I'm curious to know some of the different ways one might describe Grønland in Norwegian to someone who hasn't been there before.



SweetWaterGringo said:


> The poster who said that "barrio" is  more appropriate is absolutely correct.  It is used the same way as  "hood" in American Spanish.  It originated, I believe, as a literal  translation of "hood" in the Los Angeles area and trickled down to the  Spanish speaking countries of Central America, like many others, such as  "oye, perro" "gallina" etc. (Pardon the vulgarity.)


Yes, "barrio" would definitely describe the neighborhood where the Salvadoran restaurant was, but would most Norwegians understand what I meant if I used "the barrio" instead of "the hood" in my sentence?


----------



## sendintheclowns

Grefsen said:


> Takk for hjelpen!
> 
> I'm curious to know some of the different ways one might describe Grønland in Norwegian to someone who hasn't been there before.

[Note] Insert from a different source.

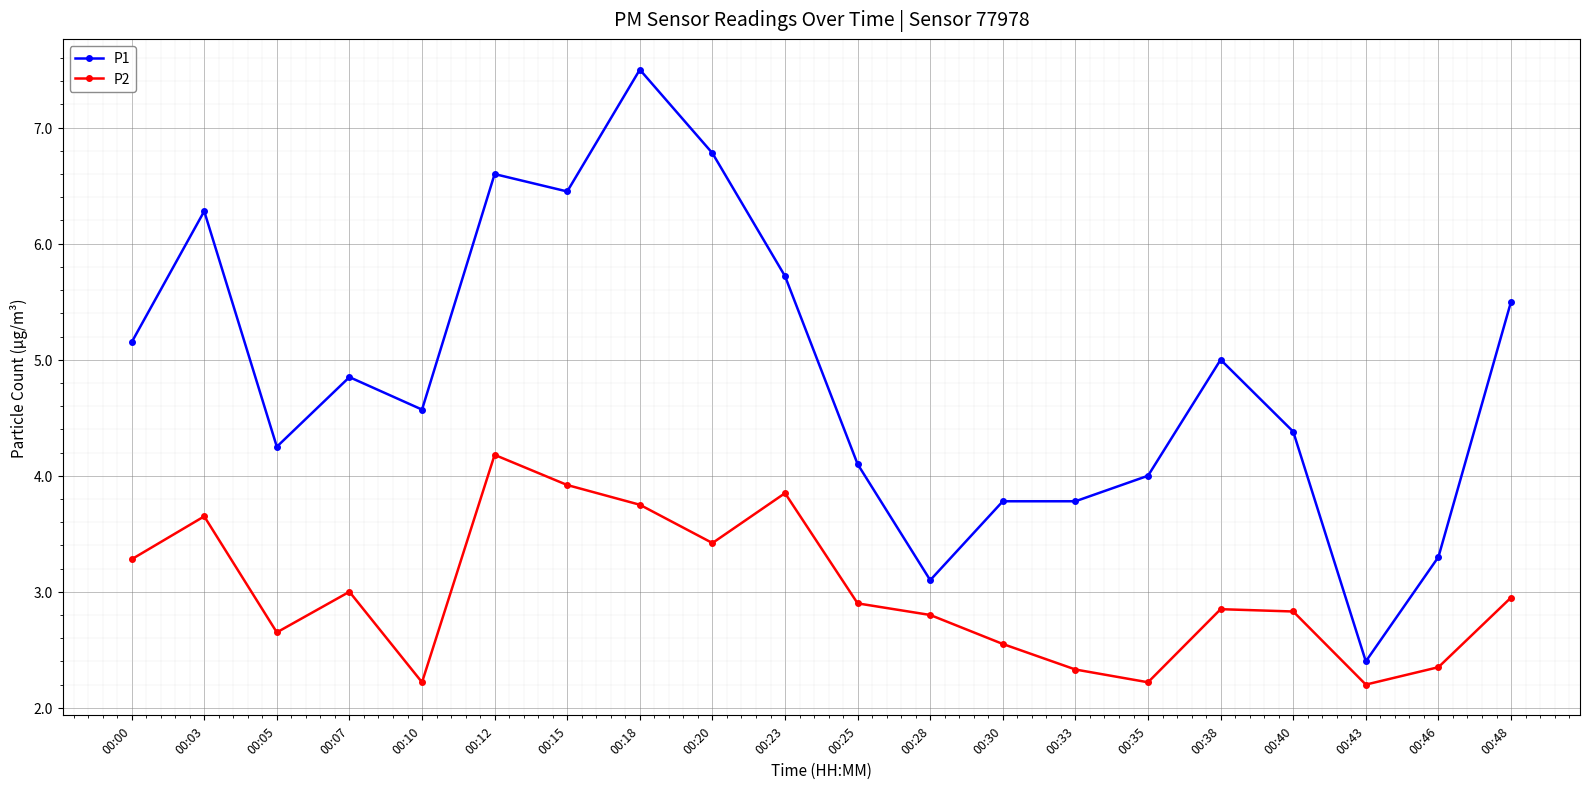

What value does the P2 series have at 00:23?

3.9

That is an excellent question! It really got me thinking about how to describe it. Maybe something like: 

"I innvandrerstrøket nede på østkanten." 

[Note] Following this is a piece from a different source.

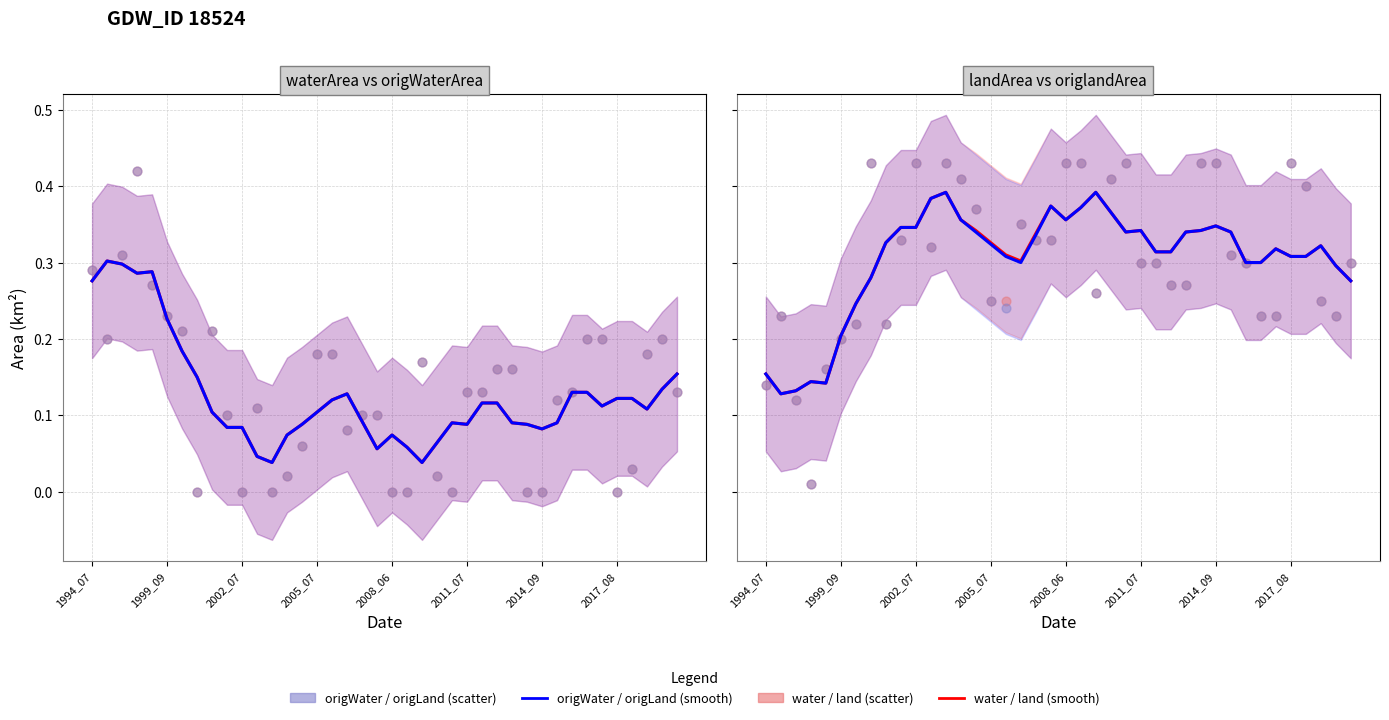

Is the value of landArea at 2013_08 greater than the value of waterArea at 2002_09?

Yes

"Ved Akerselva, der bare arbeidsfolk pleide å bo." 

Fact is, I haven't lived in Oslo for so long ... it's probably completely different now! Last time I visited the area, it certainly looked a lot more upmarket than it used to. Nowadays, probably more like: 

"I det fargerike og koselige Grønlandsområdet"


----------



## Grefsen

Grefsen said:


> Yes, "barrio" would definitely describe the neighborhood where the Salvadoran restaurant was, but would most Norwegians understand what I meant if I used "the barrio" instead of "the hood" in my sentence?


Would it be correct if I used "latino nabolag" instead of "barrio?"


----------